* [TEXT SEGMENT]

1 Project 5G_GaN2 objectives

5G_GaN2 has as major objective to develop new industrial disruptive technologies from semiconductor to integration. It will support the birth of new sub system architecture and allows to target the steps in performances for the 5G generation from Ku to E bands for BTS, point to point & SATCOM communication networks as ilustrated at Fig. 1.1.

Fig. 1.1: Key challengs for 5G and contributions from 5G_GaN2 project

2 Motivation

The communication network will undergo tremendous changes in the future years, in relation with 2 main drivers:
- Strong increase of data linked to new demand trends: high resolution video, virtual and augmented reality etc.
- Emergence of the Internet of Things (IoT), considered as the “3rd wave of internet” with 30 billion devices to be connected by 2020.
The data per month is expected to double from 2016 to 2019, reaching 166 exabytes in 2019 (Source: Cisco VNI Mobile, 2016, see graph hereafter on Figure 2.1).

* [PARTS OF THE EXERCISE]
1. According to the 5G_GaN2 overview, why will the communication network change so much in the coming years? Answer in one to three sentences.
2. Reproduce a passage of the 5G_GaN2 overview word for word, beginning at the words "The communication network" and ending after "connected by 2020.".
The listing isn't needed for this work.

* [DATASET SECTION]
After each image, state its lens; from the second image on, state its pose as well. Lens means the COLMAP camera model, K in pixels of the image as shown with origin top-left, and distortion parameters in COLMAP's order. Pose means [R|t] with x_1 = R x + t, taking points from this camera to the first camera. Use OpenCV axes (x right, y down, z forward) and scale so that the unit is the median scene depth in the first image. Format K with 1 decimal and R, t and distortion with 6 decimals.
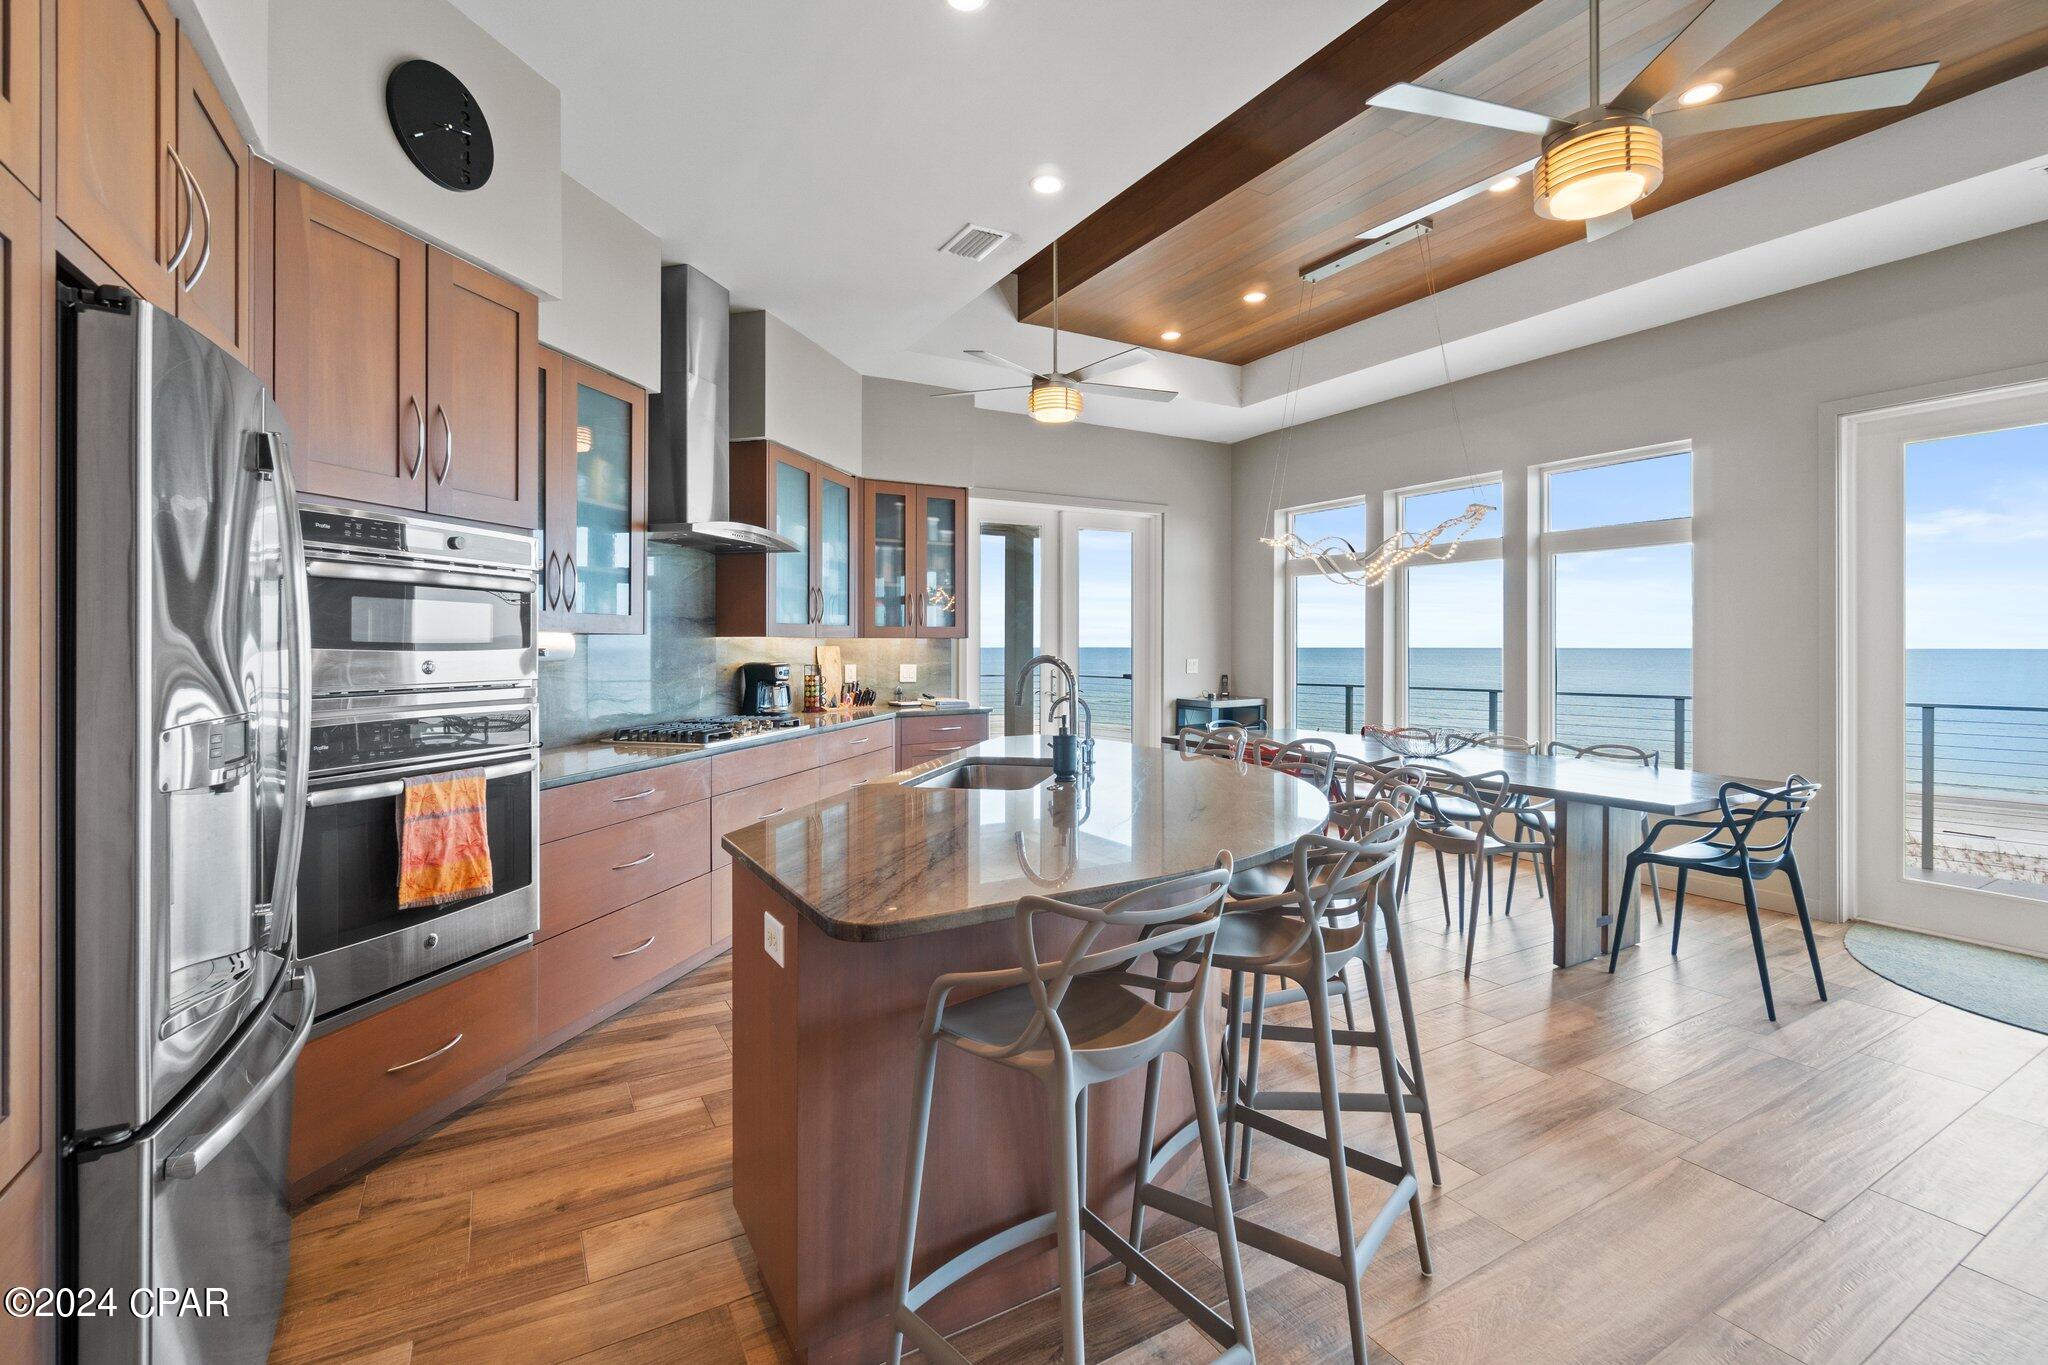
lens RADIAL K [[901.7, 0, 1020.2], [0, 901.7, 639.9], [0, 0, 1]] dist [-0.000352, -0.000037]
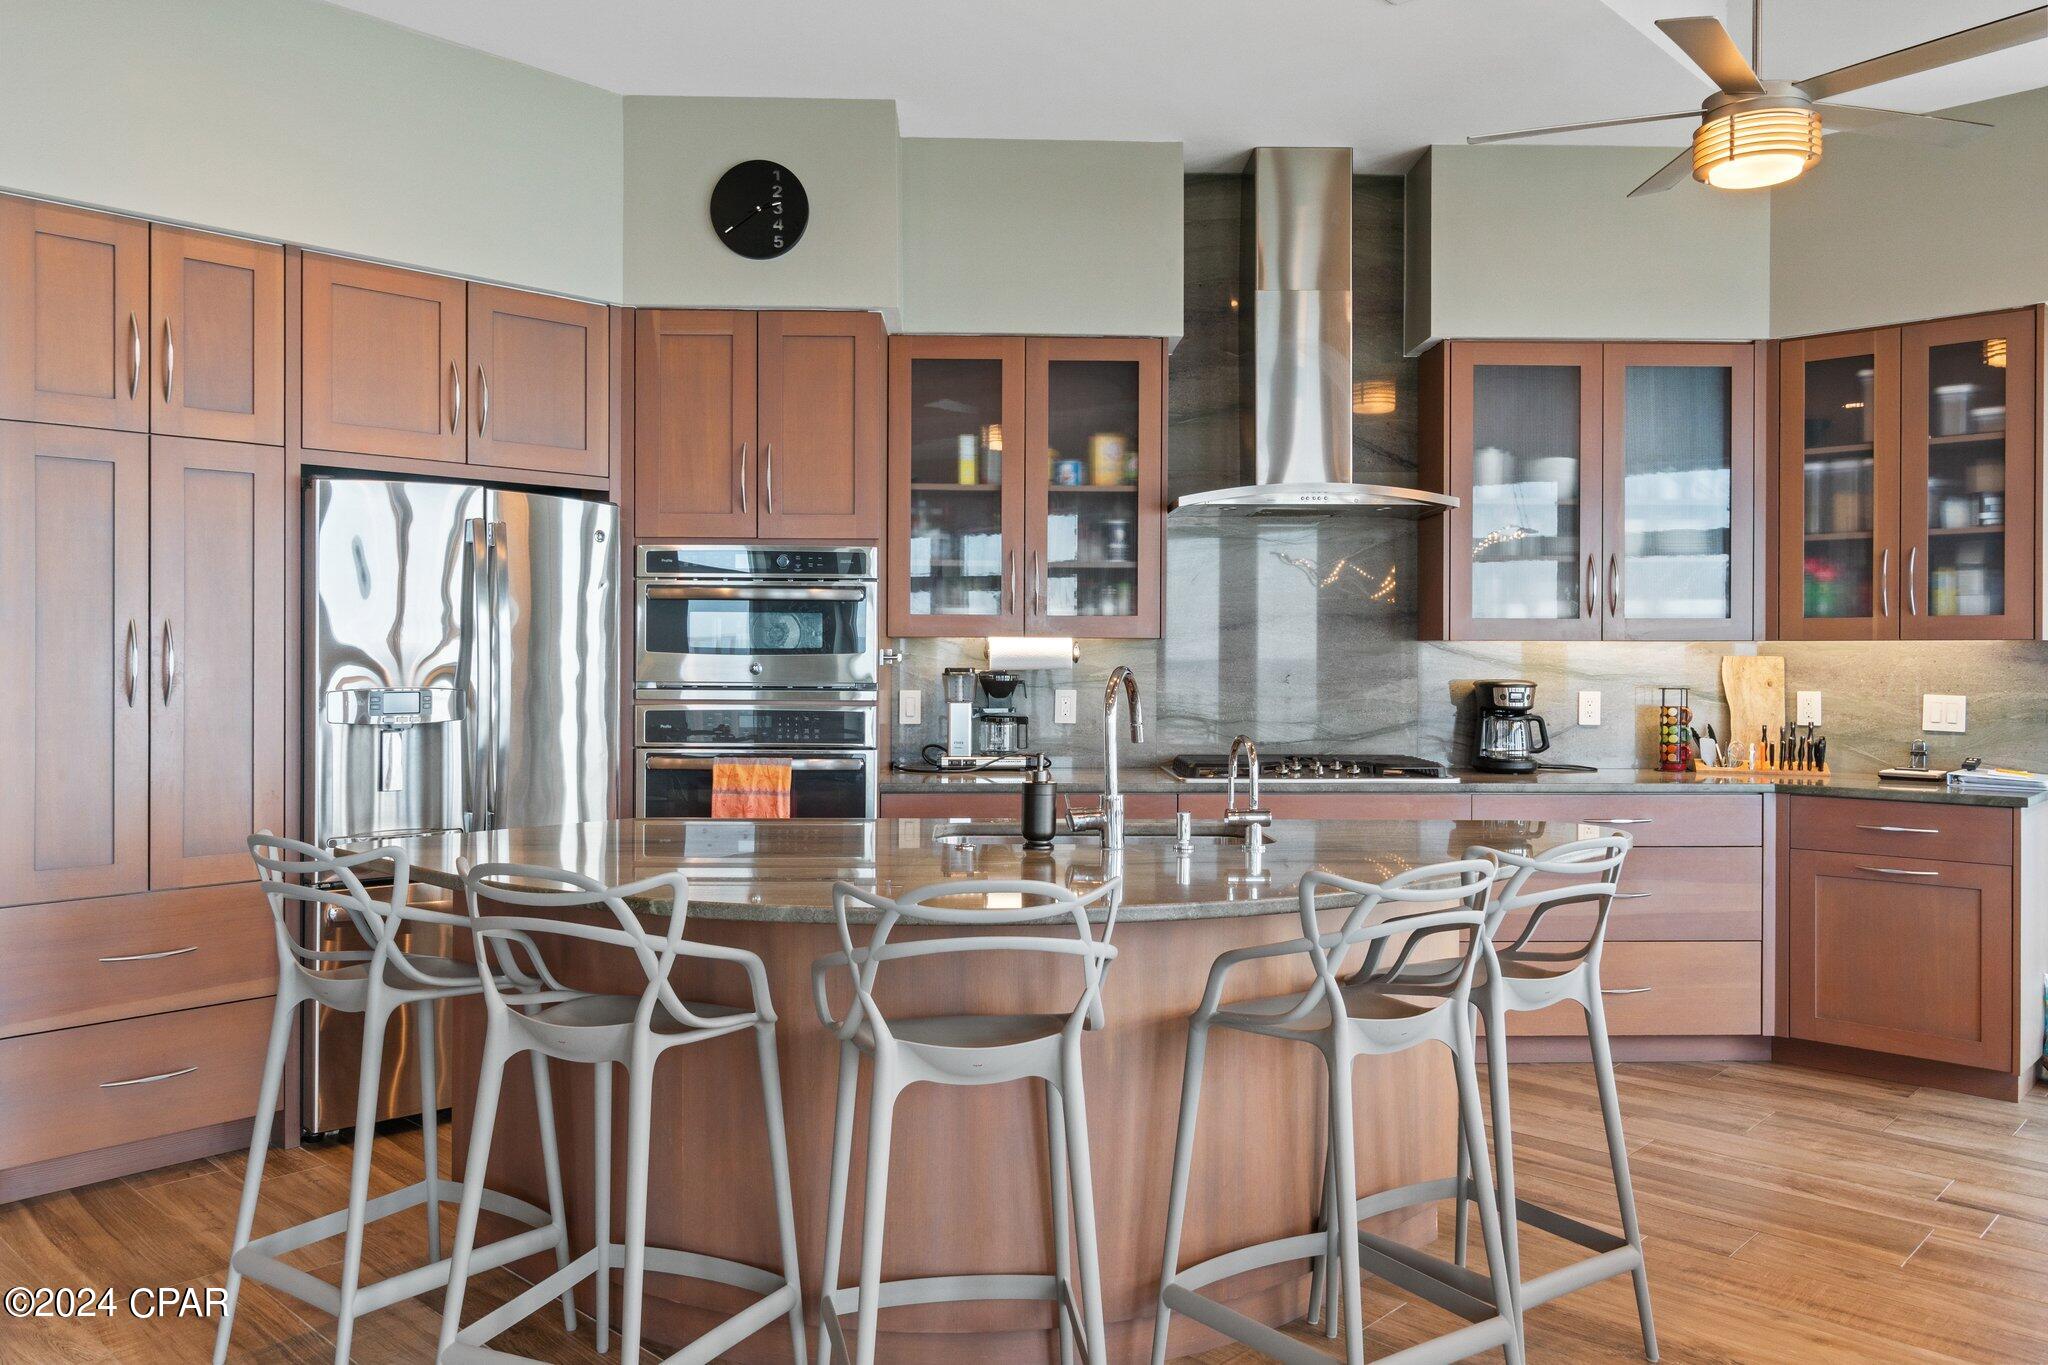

* [PER-TASK OUTPUTS]
1. The network will change because of two main drivers. The first is a strong increase in data linked to new demand trends such as high-resolution video and virtual and augmented reality. The second is the emergence of the Internet of Things, with 30 billion devices to be connected by 2020.

2.
The communication network will undergo tremendous changes in the future years, in relation with 2 main drivers:
- Strong increase of data linked to new demand trends: high resolution video, virtual and augmented reality etc.
- Emergence of the Internet of Things (IoT), considered as the “3rd wave of internet” with 30 billion devices to be connected by 2020.